Sensors Lab ORS Project
The project title goes by Improving the Performance of Online Predictive Modeling of the Thermal Effect of Bio-implants.
This is a research project taken by a 4-people team and my role in the project is to implement Kernel Recursive Least Squares (KRLS) algorithm for multi-input multi-output system identification. My teammates focused on the task of
- Redesigning Spatial Weight Matrix as there are 6 sensor inputs as they are spatially not at the same location
- Recorded data batch preprocessign.
- Investigating Fast Transversal Recursive Least Square algorithm
My task can be described via the following:
For a system described by equation
++\mathbf{x}_{t+1} = \mathbf{A} \mathbf{f}(\mathbf{x}_t) + \mathbf{B}\mathbf{q}(\mathbf{u}_t)++
That $\mathbf{x}$ and $\mathbf{u}$ represent a system state and its input, I aimed to find (approximate) the kernel function $\mathbf{\bar{f}}$ and system matrix $\mathbf{\bar{A}}$ with gaussian and bang-bang input that minimizes the following
++\sum_{t=0}^{T} || \mathbf{\bar{x}_{t} - x_{t}} || ++
where
++\mathbf{\bar{x}}_{t+1} = \mathbf{\bar{A}} \mathbf{\bar{f}}(\mathbf{x}_t)++
Note that the input term is gone as we are investigating the naturally evolving process under here.

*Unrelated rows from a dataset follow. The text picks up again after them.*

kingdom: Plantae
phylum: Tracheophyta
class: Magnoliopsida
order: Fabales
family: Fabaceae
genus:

My work primarily referenced [1]. I further attempted to fit multiple kernel functions for the particular use of this project.
Implementing a kernel function in the vector distance and gaussian distributed space successfully reduced MSE of prediction error from $2.6675\times 10^{-3}$ to $1.3904\times 10^{-4}$ and $4.59\times 10^{-5}$
Our research project can be found summarized in the following poster
[1] Y. Engel, S. Mannor and R. Meir, “The kernel recursive least-squares algorithm,” in IEEE Transactions on Signal Processing, vol. 52, no. 8, pp. 2275-2285, Aug. 2004, doi: 10.1109/TSP.2004.830985.